Exercise directions
Please pick up the SQL practice exercises below after their last line and continue them.

Selected excerpt

-- Start --

SELECT e.EmployeeID, e.Title, e.FirstName, e.LastName, e.VacationHours, e.SickLeaveHours FROM dbo.Employees AS e WHERE e.VacationHours BETWEEN 21 AND 59 ;

In [ ]:

7d. If you did not use BETWEEN for 7c, do the same but use BETWEEN. If you did use BETWEEN for 7c, do it another way.

SELECT e.EmployeeID, e.Title, e.FirstName, e.LastName, e.VacationHours, e.SickLeaveHours FROM dbo.Employees AS e WHERE e.VacationHours > 20 AND e.VacationHours < 60 ;

In [ ]:

Grouping

1a. What is the earliest birthdate for all employees?

-- End --

Provided material
-- Start --

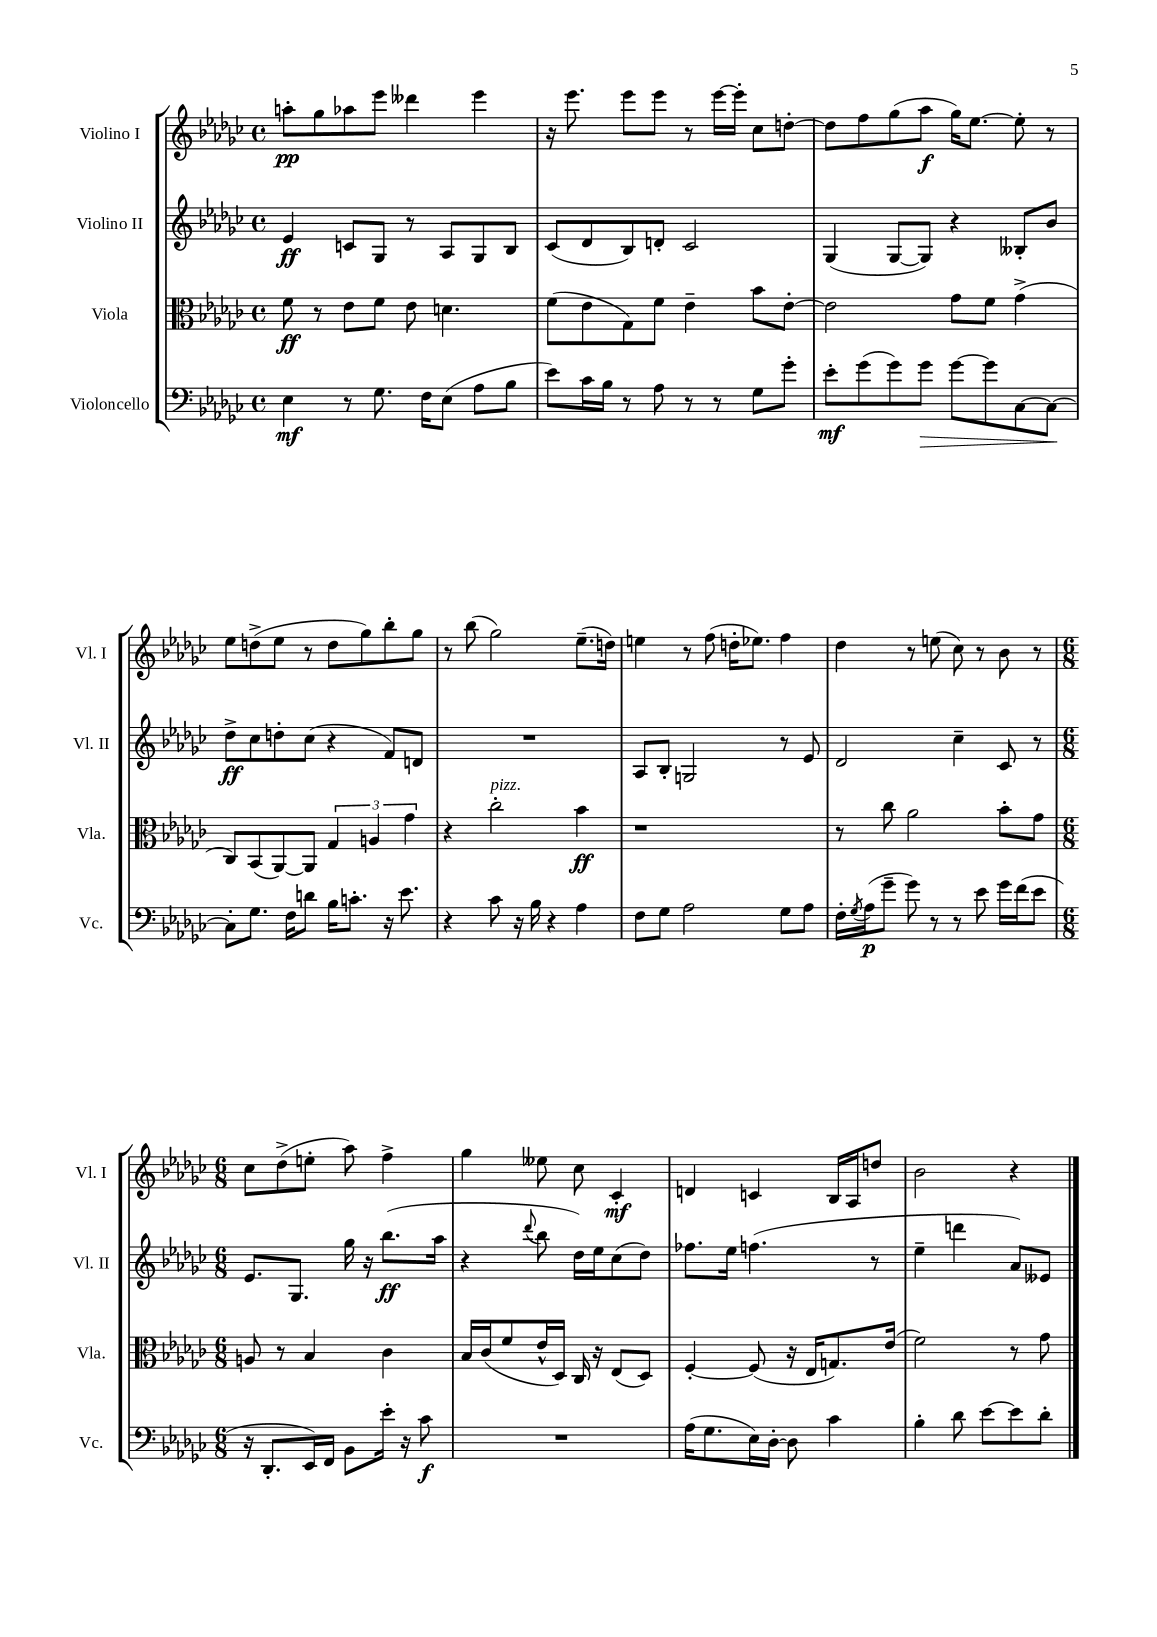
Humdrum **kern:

-- End --

Exercise answer
SELECT MIN(e.BirthDate) FROM dbo.Employees AS e;

In [ ]:

1b. Add to the above, the most recent birthdate for all employees

SELECT MIN(e.BirthDate) AS 'Earliest Birthday', MAX(e.BirthDate) AS 'Most Reecent Birthday' FROM dbo.Employees AS e;

In [ ]:

1c. Show the above results broken down by gender

SELECT e.Gender, MIN(e.BirthDate) AS 'Earliest Birthday', MAX(e.BirthDate) AS 'Most Reecent Birthday' FROM dbo.Employees AS e GROUP BY e.Gender ;

In [ ]:

1d. Show the above results broken down by gender, and salaried/hourly

SELECT e.Gender, e.SalariedFlag, MIN(e.BirthDate) AS 'Earliest Birthday', MAX(e.BirthDate) AS 'Most Reecent Birthday' FROM dbo.Employees AS e GROUP BY e.Gender, e.SalariedFlag ;

In [ ]:

2a. What are the average vacation hours for all employees?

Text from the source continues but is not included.